Work Permit Requirements
As in any other country in the world, foreigners require a governmental permission prior to working in Thailand. In this article, we will explain the administrative process related to the application for a work permit. Individuals applying for Thai work permits must qualify under the Thai law. The applicant must have the knowledge or skills to perform the work as stated in the description of the position provided in the application for the work permit. Thai law also requires that the foreign national is not insane or mentally sick, nor sick of leprosy, tuberculosis, drug addiction, alcoholism and elephantiasis, and not having been imprisoned for violations of the immigration law or the foreign employment law in the year before applying for a work permit.
Before a foreign employee arrives in Thailand, he/she must contact a Thai Embassy or Consulate to obtain a Non-Immigrant Class “B” Visa for himself and Non-Immigrant Class “O” Visas for any family members accompanying the foreign national. This visa application must be supported by an invitation letter from the future employer and other documentation. When the foreign employee and family members arrive in Thailand under the Non-Immigrant Visas, the Immigration officer at the point of entry will usually grant them a three-month permission to stay.
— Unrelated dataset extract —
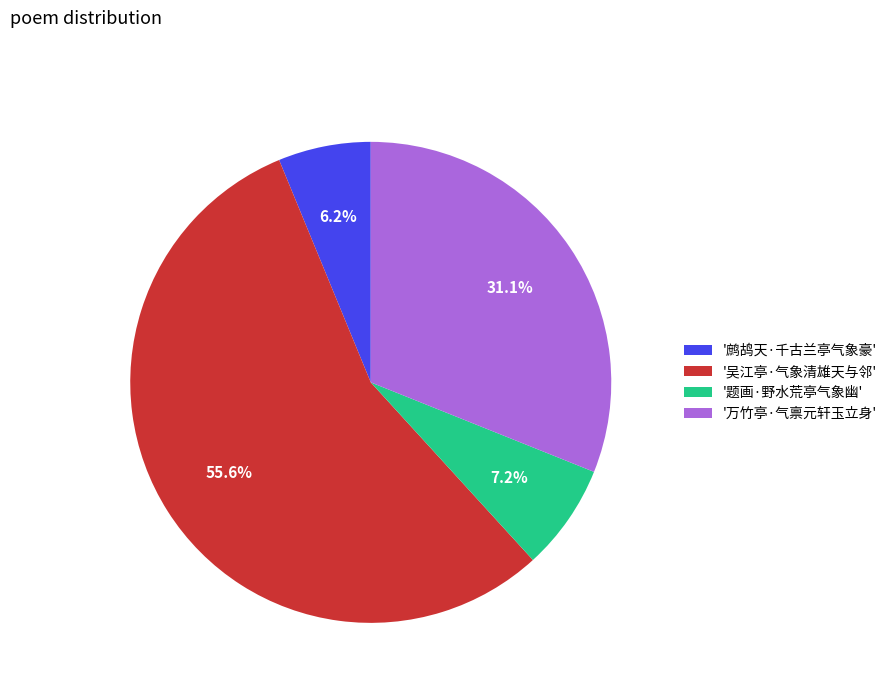

How many slices are in this pie chart?

4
After the foreign employee has arrived in Thailand with a Non-Immigrant “B” Visa, he can apply for a work permit. Work is defined as “the engagement in work by exerting energy or using knowledge for the purpose of obtaining wages or other benefits.” Foreign directors of Thai companies require a work permit as even a signature made while in Thailand is considered as work according to the work permit rules. After the work permit application is submitted to the Labor Department, the official will make a decision on the application within 15 (fifteen) days. For companies with registered capital of 30 (thirty) Million Thai Baht or more, the approval takes place usually within the same day. If the work permit is approved, the foreign employee must appear before the Labor Department and sign the work permit in the presence of a labor official.
It should be noted that although work permits are usually granted for a one-year term, its validity will be tied to the validity of the foreign national’s visa at that time. Likewise, a visa extension (but not a regular non-immigrant B visa) will expire within seven days after the work permit expires. After the visa is extended, the work permit will also be extended up to the expiration date of the current valid work permit. Work permits are usually extended every year.
Positions Prohibited to Foreign Nationals
For the most part, jobs that require special skills or technical proficiency are usually granted work permits, so long as the company who wishes to employ them can meet the qualifications. These may include but are not limited to computer technicians, engineers, business consultants, etc. Work that is readily available and easily provided by Thai nationals are harder to obtain work permits for, in some cases impossible; these may include manual labor positions, basic secretarial and clerical positions, housekeeping and domestic service staff, etc. Certain specific professions are reserved by law for Thai nationals, such as architect, civil engineer, and any occupation which involves financial services, such as auditor, secretary, or controller.
Companies wishing to employ Foreign Nationals
Thai companies with registered capital of not less than two million THB may employ a foreign national. For every two million THB, one foreign national will be permitted to apply for a work permit, up to a maximum of ten (10). Documentary evidence of registered capital and operating capital, movement of entries in bank accounts, as well as financial statements from previous years will be required. Also a certificate of incorporation as a juristic person under the Civil and Commercial Code and a copy of the shareholders list (form Bor Or Jor 5) or financial statement of the company certified by a CPA, after deductions of receivables and loan and other expenses.
The employing company must furthermore employ four Thai employees for each work permit. In the first year of business after the registration of a new company, the Labor Department may allow a ratio of only Two Thai employees per work permit, i.e. per foreigner working in the company.
Final Remarks Regarding Work Permits
Violation or failure to comply with any of the laws mentioned above and regulations may subject the foreign employee to criminal liability including imprisonment not exceeding three months, fines not exceeding five thousand THB or both. The employer may be criminally liable by imprisonment not exceeding three years, fines not exceeding sixty thousand THB, or both. Hence it is vital to be apprised of the current legal status of labor regulations in the Kingdom of Thailand.